**Given task 1**
Please rewrite the paragraph of the text on Alexander Jerrems that begins "Jerrems was born in Sydney" as a short bulleted list that keeps its main facts.
**Given task 2**
Write the next part of the text on Alexander Jerrems, picking up after its last sentence.

**Text extract**
···
Alexander Jerrems

Biographical details
- Born: August 3, 1874 Sydney, Australia
- Died: September 21, 1948 (aged 74) Los Angeles, California, U.S.

Playing career

Football
- 1893–1895: Yale

Baseball
- 1896: Yale
- Position(s): Fullback, halfback (football)

Coaching career (HC unless noted)

Football
- 1896–1897: Minnesota
- 1898: Christian Brothers College HS (MO)

Head coaching record
- Overall: 12–6 (college)

= Alexander Jerrems =

American football player and coach (1874–1948)

Alexander Nicoll Jerrems (August 3, 1874 – September 21, 1948) was an American football player and coach. He played college football for the Yale Bulldogs football teams from 1893 to 1895 and coached the Minnesota Golden Gophers football teams from 1896 to 1897.

==Early years==
Jerrems was born in Sydney, Australia. While still an infant, he moved with his parents to London, England. After three years in London, the family moved to Philadelphia, and after two years there, settled in Chicago. He attended preparatory school education at The Hill School in Pottstown, Pennsylvania, and while there played football. His father, William George Jerrems, was the president of Nicoll the Tailor, Inc. (The "Nicoll the Tailor" chain operated nationwide from San Francisco to New York.) His mother was Mary (Nicoll) Jerrems.
···
**Listed entries**

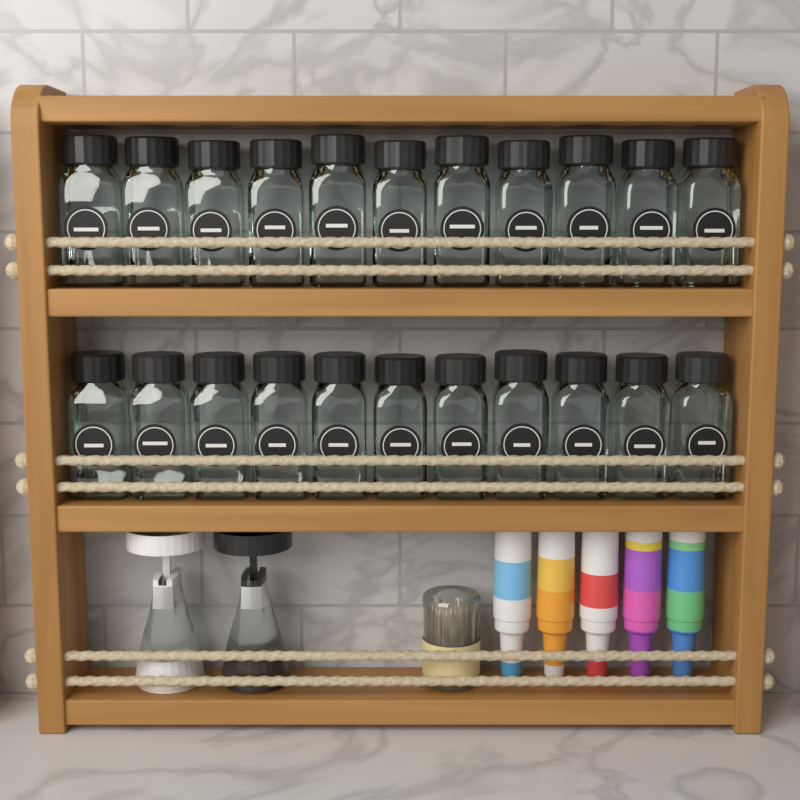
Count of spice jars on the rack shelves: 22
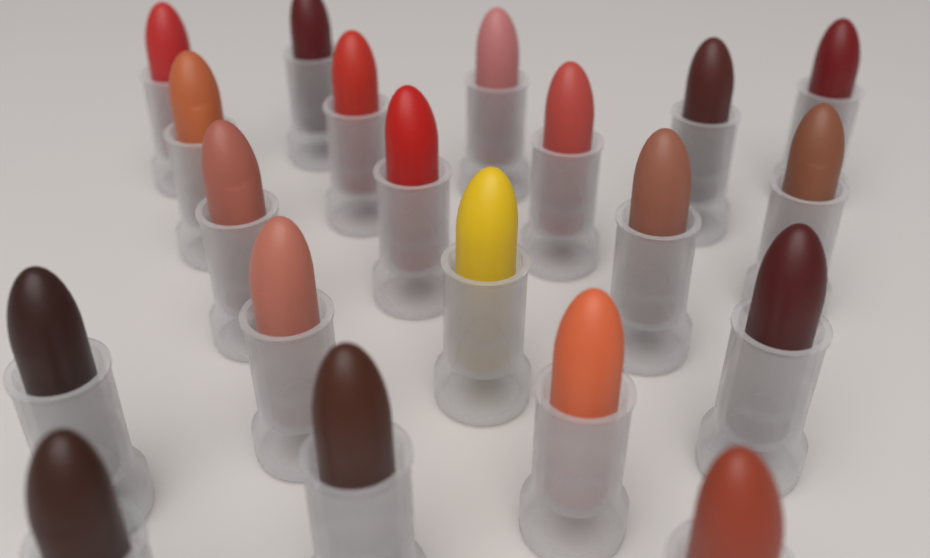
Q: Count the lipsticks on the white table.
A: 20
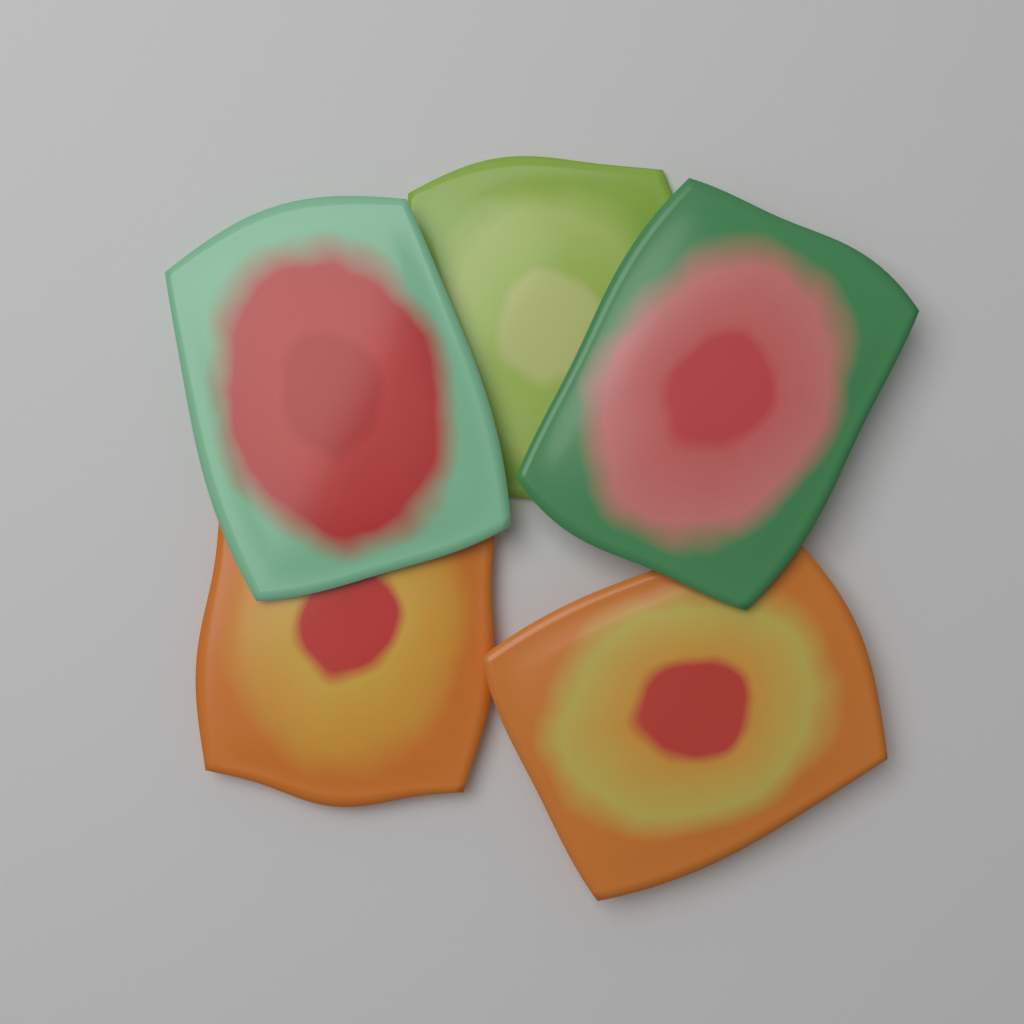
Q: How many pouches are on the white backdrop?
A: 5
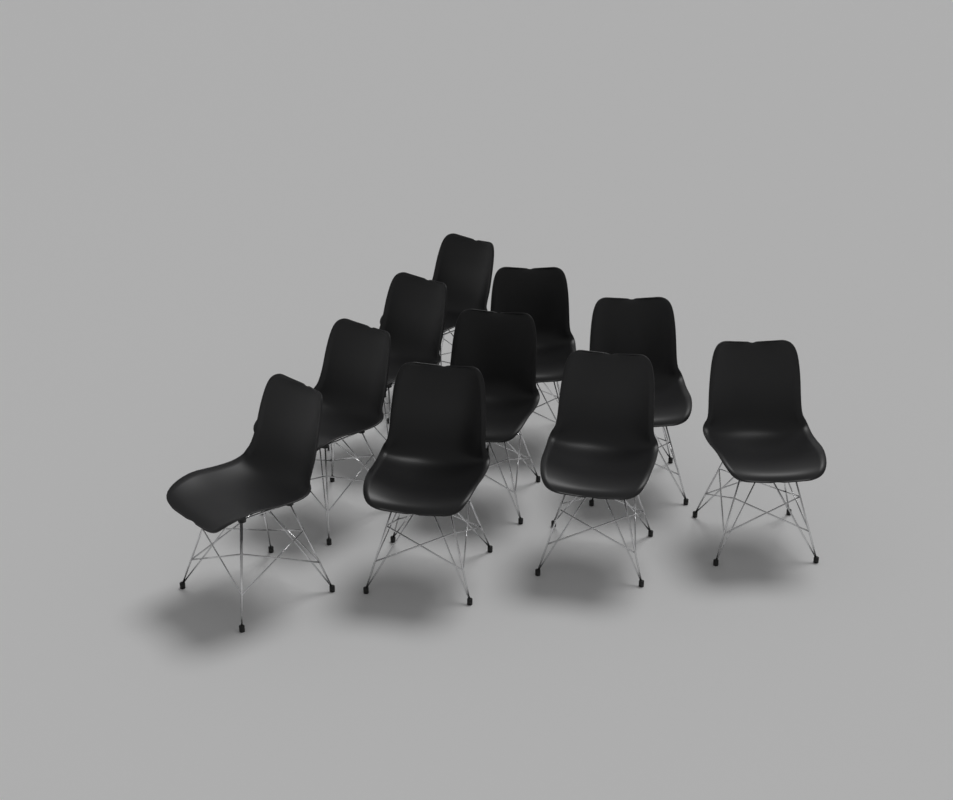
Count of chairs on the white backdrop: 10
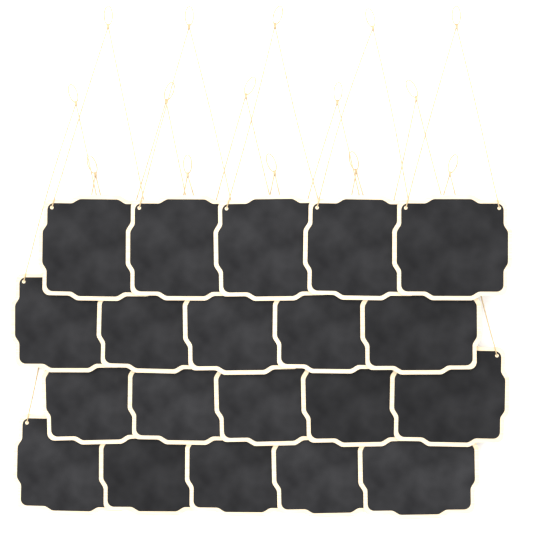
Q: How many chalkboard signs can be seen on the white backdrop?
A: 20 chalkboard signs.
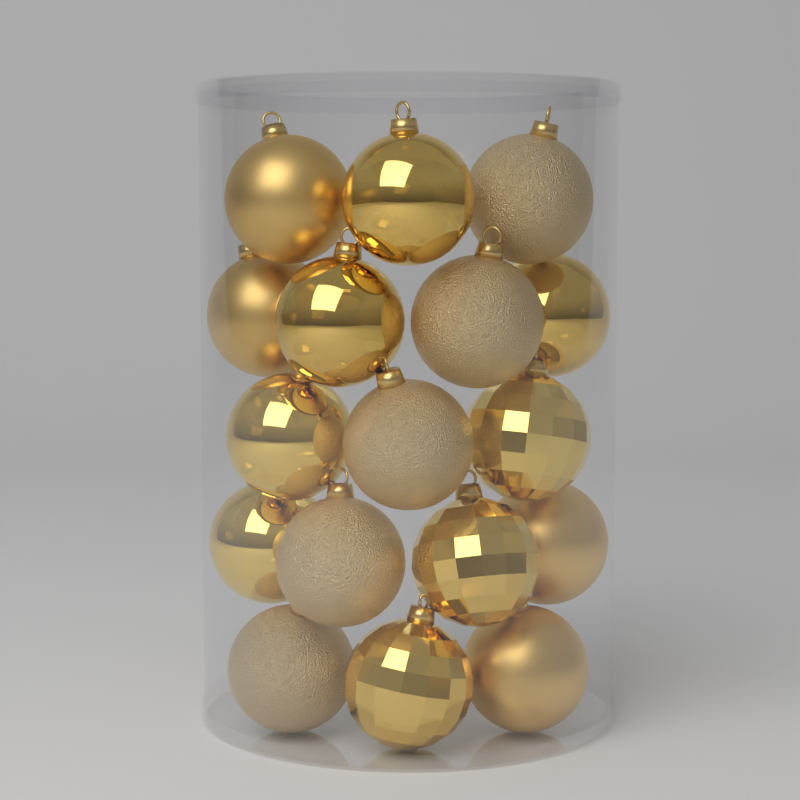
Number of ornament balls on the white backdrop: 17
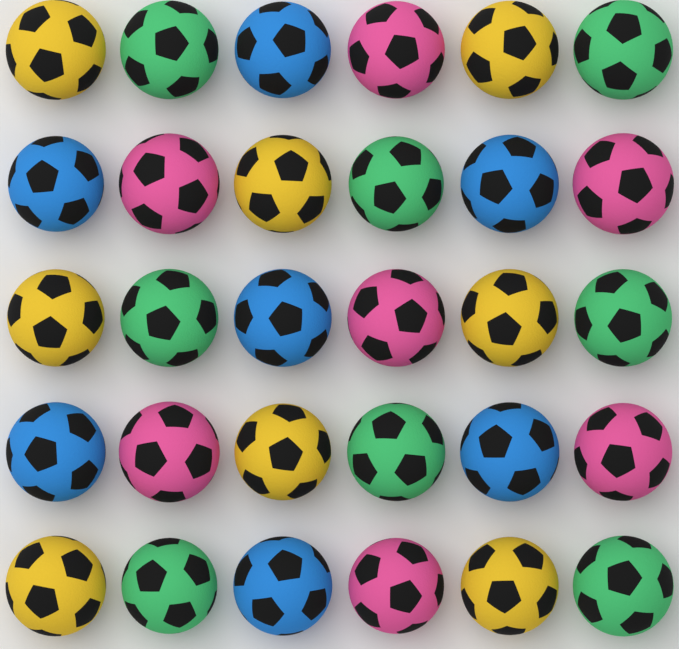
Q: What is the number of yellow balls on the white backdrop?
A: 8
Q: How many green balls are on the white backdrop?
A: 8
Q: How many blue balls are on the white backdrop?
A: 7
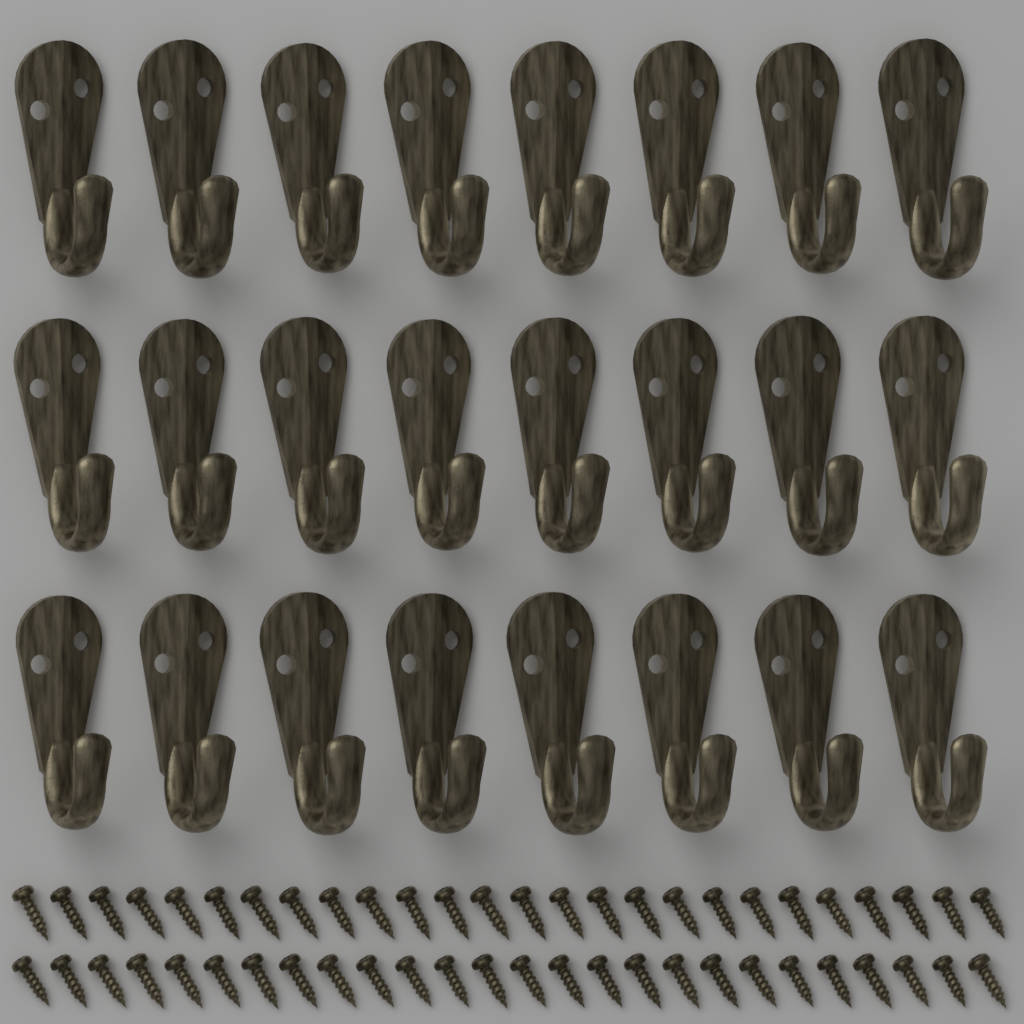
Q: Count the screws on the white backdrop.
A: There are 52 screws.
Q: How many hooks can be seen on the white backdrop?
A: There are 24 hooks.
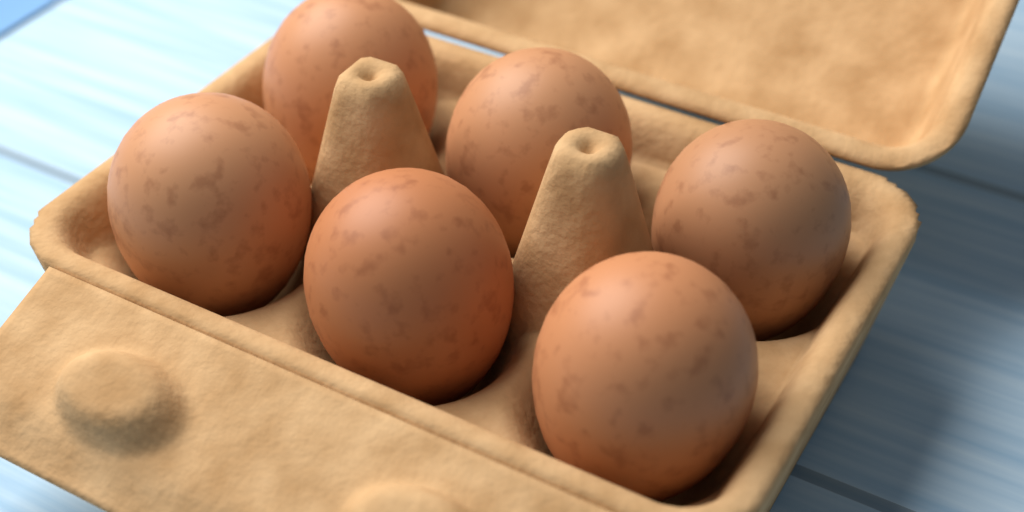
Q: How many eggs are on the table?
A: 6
···
**Exercise answer 1**
- Born in Sydney, Australia
- Moved with his parents to London as an infant
- After three years in London, the family moved to Philadelphia, then settled in Chicago two years later
- Attended The Hill School in Pottstown, Pennsylvania, where he played football
- Father: William George Jerrems, president of Nicoll the Tailor, Inc., a nationwide chain from San Francisco to New York
- Mother: Mary (Nicoll) Jerrems

**Exercise answer 2**
==Yale==
From 1893 to 1896, Jerrems attended the Sheffield Scientific School at Yale University. He played college football for the Yale Bulldogs football teams from 1893 to 1895. He played on his class team in 1893 and also served as a substitute for the varsity team. In 1894, he played halfback for the varsity, and in his final year, he was the starting fullback for the undefeated 1895 Yale team that compiled a 13–0–2 record. On November 23, 1895, he helped lead Yale to a 20–10 victory over Princeton before a crowd of 30,000 at the Polo Grounds in New York City. Jerrems handled the punting duties, blocked a kick, and scored a touchdown in the game. He also played college baseball at Yale as a center fielder.

==Minnesota==
In April 1896, Jerrems received an offer to coach the Minnesota Golden Gophers football team. After several weeks of negotiating a salary, Jerrems was engaged in May 1896, at age 21, and with a salary reported to be $1,200. He served as the head football coach at the University of Minnesota for the 1896 and 1897 Golden Gophers seasons, leading the team to a 12–6 overall record including 1–5 in Big Ten Conference play. On October 31, 1896, Jerrems also played at the fullback position for the Ex-Collegians team that played against his Minnesota squad. He was the only Minnesota football coach in the 1890s to coach for more than one season.

==Later years==
In 1898, Jerrems served as a football coach at Christian Brothers College High School in St. Louis.

In 1900, he married Mary Emlen Bell. They had three children: Marabel, born in 1901, Alexander Nicoll, Jr., born in 1903, and Hellen Virginia, born in 1905. All three children were raised in Chicago.

He worked for a time with his family's "Nicoll The Tailor" business in Chicago. He was secretary and director of the business in 1912.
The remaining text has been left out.